┌─ Text shown

Successful Placing of Mandatory Convertible Bonds

Released 18:29 05-Mar-2019

RNS Number : 9466R
Vodafone Group Plc
05 March 2019
 

NOT FOR RELEASE, PUBLICATION OR DISTRIBUTION IN OR INTO THE UNITED STATES OR TO, OR FOR THE ACCOUNT OR BENEFIT OF, U.S. PERSONS, OR IN OR INTO CANADA, JAPAN, AUSTRALIA OR ANY OTHER JURISDICTION IN WHICH OFFERS OR SALES OF THE SECURITIES WOULD BE PROHIBITED BY APPLICABLE LAW    

 

Vodafone Group Plc (VOD) - Successful placing of Mandatory Convertible Bonds ("MCBs")

5 March 2019

Transaction Highlights:

·     Vodafone to raise £3.44 billion through the issuance of MCBs

 

·     Bonds to be issued in two tranches - maturing March 2021 and March 2022

 

·     Net proceeds of the bonds will be used as part of the financing of the acquisition of Liberty Global's assets in Germany, Czech Republic, Hungary and Romania

 

·    Potential for Vodafone to buy back shares in order to mitigate dilution. Any decision to buy back shares will be taken independently of the conversion of the bonds and will be dependent on market conditions and Vodafone's financial position and outlook at the relevant time. Any such share buyback will be funded from the issuance of hybrid securities, depending on credit market conditions

 

·   An option strategy gives Vodafone the ability to mitigate, partially or fully, any share price appreciation relative to the initial conversion price of the bonds, should it decide to execute a share buyback. Vodafone reserves the right to cancel or modify any option strategy entered into during the tenor of the bonds

 

Further Details:

Vodafone Group Plc ("Vodafone") announces the placement of £3.44 billion of MCBs, to be issued in two tranches maturing March 2021 and March 2022 (together, the "Bonds").

The Bonds will be physically settled on mandatory conversion in accordance with their terms. Vodafone will be entitled to satisfy this delivery obligation by allotting and issuing new ordinary shares of Vodafone ("Ordinary Shares") to Bondholders or by transferring existing Ordinary Shares from treasury. The number of Ordinary Shares into which the Bonds are initially convertible (determined by dividing the nominal amount of the Bonds by the Conversion Price described below) represents approximately 9.8% of Vodafone's current share capital and accordingly falls within the limits approved by Vodafone's shareholders at its annual general meeting in July 2018 for the purposes of making offers of Ordinary Shares on a non-pre-emptive basis.

└─
┌─ Dataset

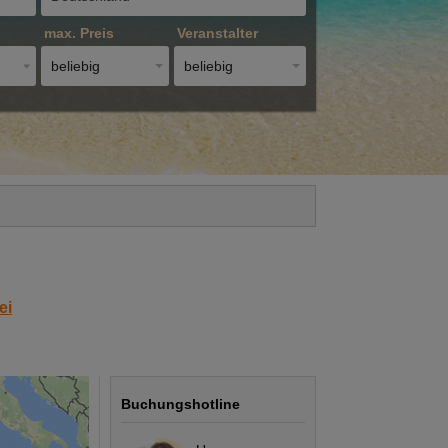
max. Preis
Veranstalter
beliebig
beliebig
ei
Buchungshotline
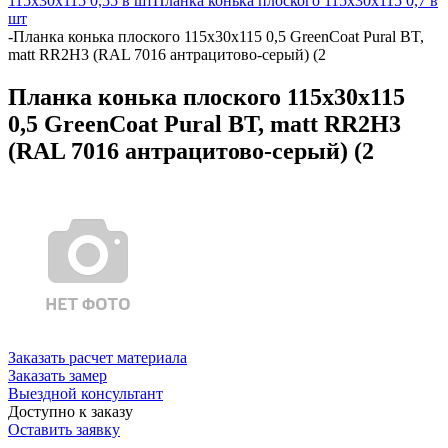
115х30х115 0,55 в шт
Планка конька плоского 115х30х115 0,7 в
шт
-
Планка конька плоского 115х30х115 0,5 GreenCoat Pural BT,
matt RR2Н3 (RAL 7016 антрацитово-серый) (2
Планка конька плоского 115х30х115
0,5 GreenCoat Pural BT, matt RR2Н3
(RAL 7016 антрацитово-серый) (2
Заказать расчет материала
Заказать замер
Выездной консультант
Доступно к заказу
Оставить заявку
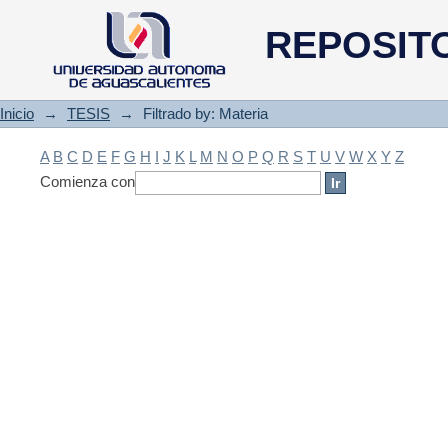
Filtrado by: Materia
REPOSIT
Inicio
→
TESIS
→
Filtrado by: Materia
A
B
C
D
E
F
G
H
I
J
K
L
M
N
O
P
Q
R
S
T
U
V
W
X
Y
Z
Comienza con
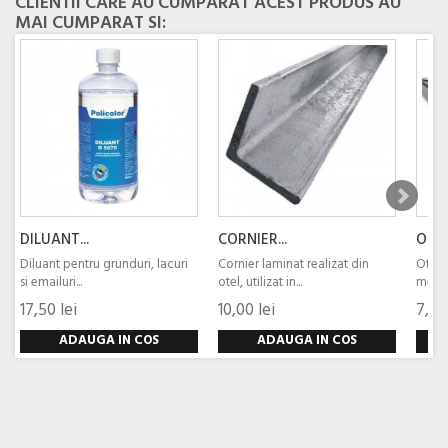
CLIENTII CARE AU CUMPARAT ACEST PRODUS AU
MAI CUMPARAT SI:
DILUANT...
CORNIER...
OTEL
Diluant pentru grunduri, lacuri
Cornier laminat realizat din
Otel l
si emailuri...
otel, utilizat in...
metali
17,50 lei
10,00 lei
7,93 
ADAUGA IN COS
ADAUGA IN COS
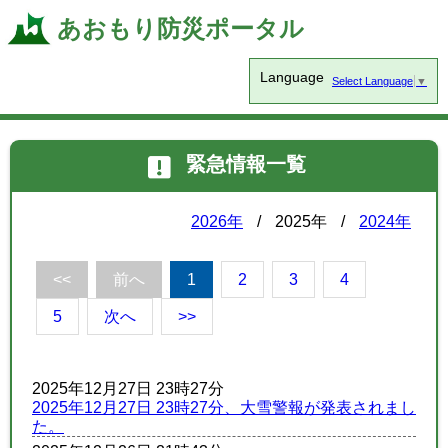
あおもり防災ポータル
Language
Select Language
▼
緊急情報一覧
2026年
/
2025年
/
2024年
<<
前へ
1
2
3
4
5
次へ
>>
2025年12月27日 23時27分
2025年12月27日 23時27分、大雪警報が発表されまし
た。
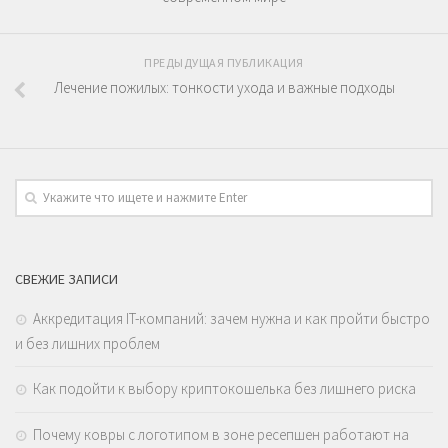
ПРЕДЫДУЩАЯ ПУБЛИКАЦИЯ
Лечение пожилых: тонкости ухода и важные подходы
СВЕЖИЕ ЗАПИСИ
Аккредитация IT-компаний: зачем нужна и как пройти быстро
и без лишних проблем
Как подойти к выбору криптокошелька без лишнего риска
Почему ковры с логотипом в зоне ресепшен работают на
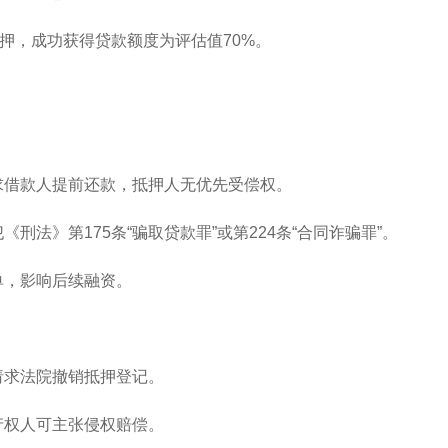
押，成功获得贷款额度为评估值70%。
要求借款人提前还款，抵押人无优先受偿权。
刑法》第175条“骗取贷款罪”或第224条“合同诈骗罪”。
单，影响后续融资。
请求法院撤销抵押登记。
产权人可主张侵权赔偿。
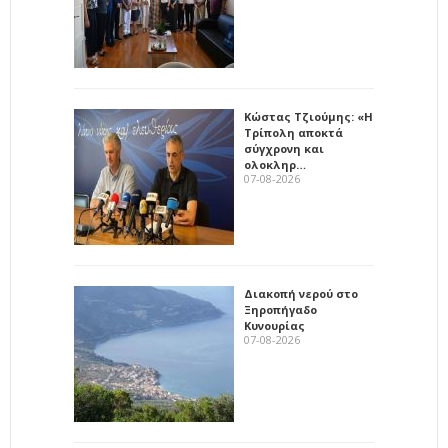
Κώστας Τζιούμης: «Η
Τρίπολη αποκτά
σύγχρονη και
ολοκληρ…
07-08-2026
Διακοπή νερού στο
Ξηροπήγαδο
Κυνουρίας
07-08-2026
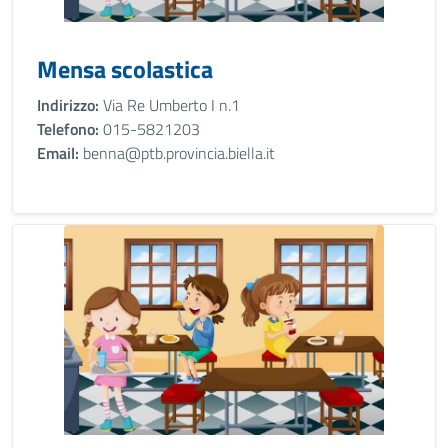
Mensa scolastica
Indirizzo:
Via Re Umberto I n.1
Telefono:
015-5821203
Email:
benna@ptb.provincia.biella.it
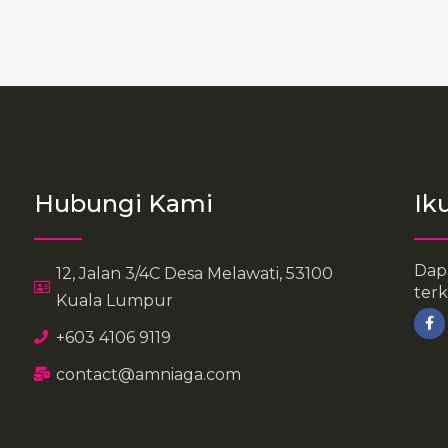
Hubungi Kami
Ik
Dap
12, Jalan 3/4C Desa Melawati, 53100
terk
Kuala Lumpur
F
a
+603 4106 9119
c
e
b
contact@amniaga.com
o
o
k
-
f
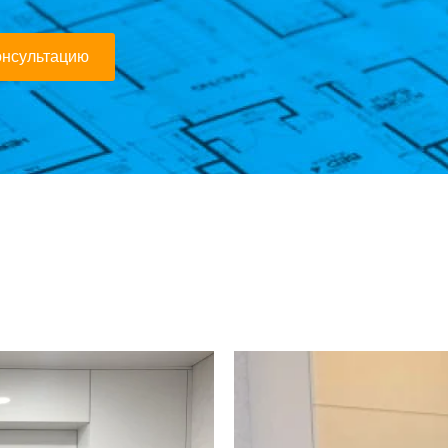
онсультацию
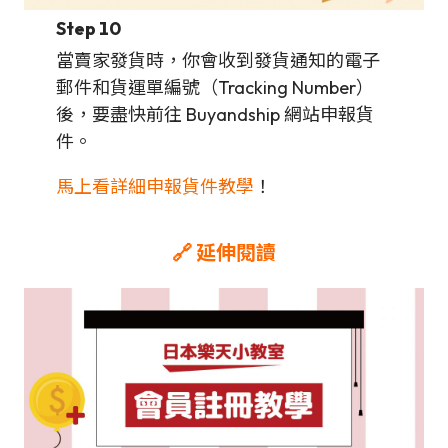
Step 10
當賣家發貨時，你會收到發貨通知的電子
郵件和貨運單編號（Tracking Number）
後，要盡快前往 Buyandship 網站申報貨
件。
馬上看詳細申報貨件教學
！
🔗 延伸閱讀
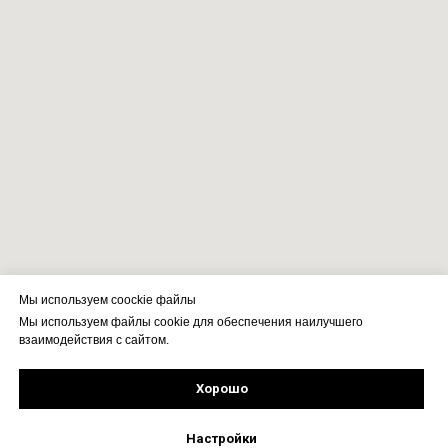
Мы используем coockie файлы
Мы используем файлы cookie для обеспечения наилучшего
взаимодействия с сайтом.
Хорошо
Рассчитать стоимость
Подпишись!
Настройки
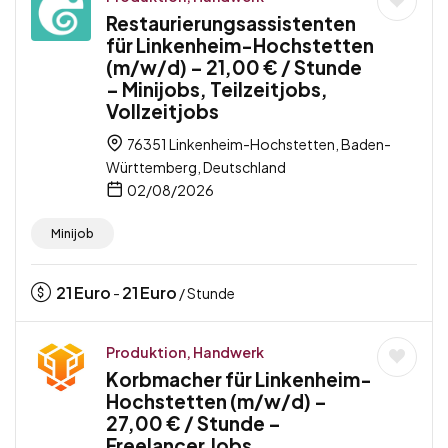
Restaurierungsassistenten
für Linkenheim-Hochstetten
(m/w/d) – 21,00 € / Stunde
– Minijobs, Teilzeitjobs,
Vollzeitjobs
76351 Linkenheim-Hochstetten, Baden-
Württemberg, Deutschland
02/08/2026
Minijob
21
Euro
21
Euro
-
/ Stunde
Produktion, Handwerk
Korbmacher für Linkenheim-
Hochstetten (m/w/d) –
27,00 € / Stunde –
Freelancer Jobs,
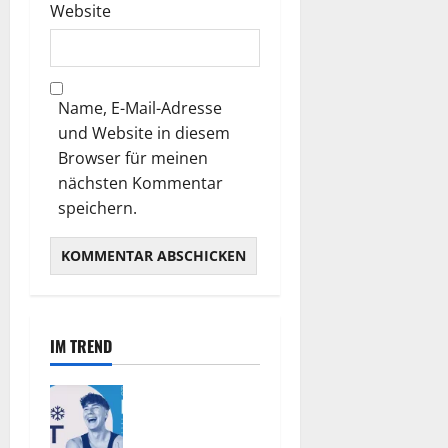
Website
Name, E-Mail-Adresse
und Website in diesem
Browser für meinen
nächsten Kommentar
speichern.
IM TREND
SNOW
FESTIVAL
FLACHAU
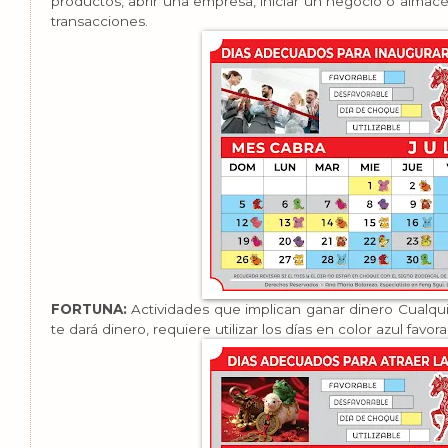
productos, abrir una empresa, iniciar un negocio o almac
transacciones.
FORTUNA:
Actividades que implican ganar dinero Cualqui
te dará dinero, requiere utilizar los días en color azul favo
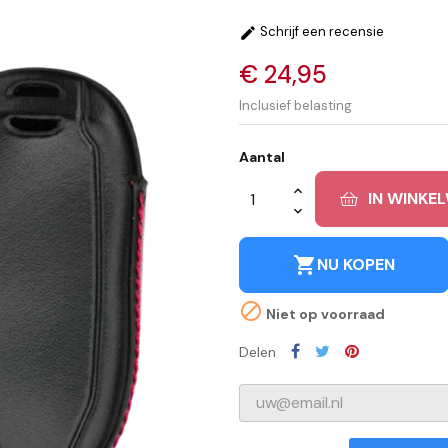
Schrijf een recensie

€ 24,95
Inclusief belasting
Aantal
IN WINKE
shopping_cart
NU KOPEN

Niet op voorraad
Delen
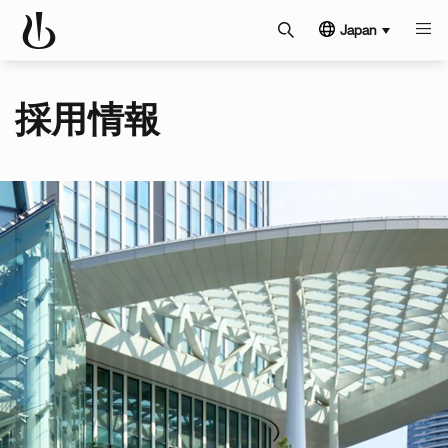
Japan
採用情報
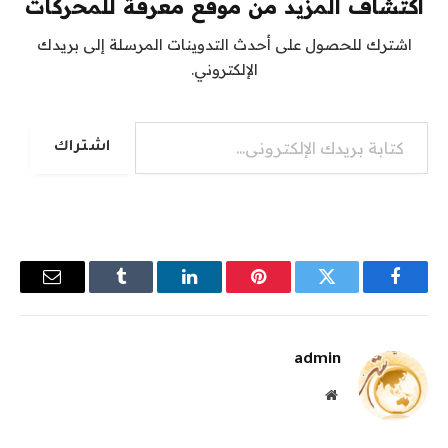
اكتشاف المزيد من موقع معرفة للمحركات
اشترك للحصول على أحدث التدوينات المرسلة إلى بريدك
الإلكتروني.
كتابة بريدك الإلكتروني...
اشتراك
فيسبوك
تويتر
بينتيريست
لينكدإن
Tumblr
البريد
الإلكترو
admin
موقع
الويب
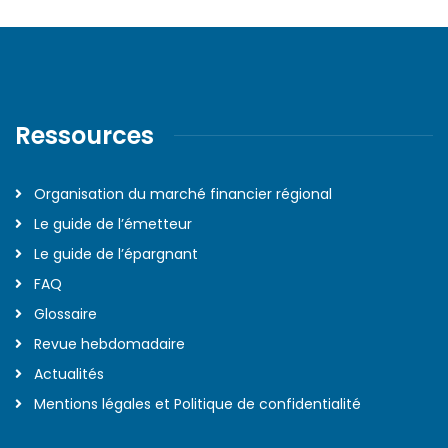
Ressources
Organisation du marché financier régional
Le guide de l’émetteur
Le guide de l’épargnant
FAQ
Glossaire
Revue hebdomadaire
Actualités
Mentions légales et Politique de confidentialité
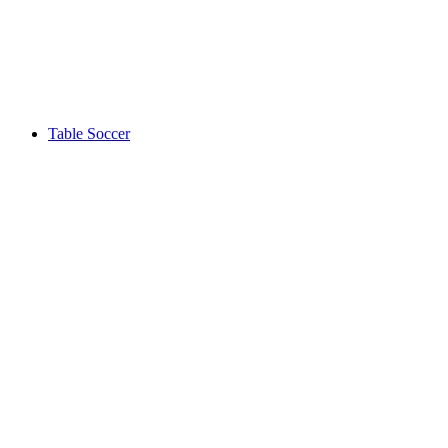
Table Soccer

└─

■ **Check your understanding**
(a) According to the Vodafone announcement, why might Vodafone buy back shares, and how would such a buyback be funded? Answer in one to three sentences.
(b) From the Vodafone announcement, print the part that opens with the words containing "The Bonds will be physically" and closes with "a non-pre-emptive basis.".
The records have no connection to the Vodafone announcement.

■ **Answers below**
(a) Vodafone might buy back shares to mitigate dilution. Any such buyback would be funded from the issuance of hybrid securities, depending on credit market conditions.

(b)
The Bonds will be physically settled on mandatory conversion in accordance with their terms. Vodafone will be entitled to satisfy this delivery obligation by allotting and issuing new ordinary shares of Vodafone ("Ordinary Shares") to Bondholders or by transferring existing Ordinary Shares from treasury. The number of Ordinary Shares into which the Bonds are initially convertible (determined by dividing the nominal amount of the Bonds by the Conversion Price described below) represents approximately 9.8% of Vodafone's current share capital and accordingly falls within the limits approved by Vodafone's shareholders at its annual general meeting in July 2018 for the purposes of making offers of Ordinary Shares on a non-pre-emptive basis.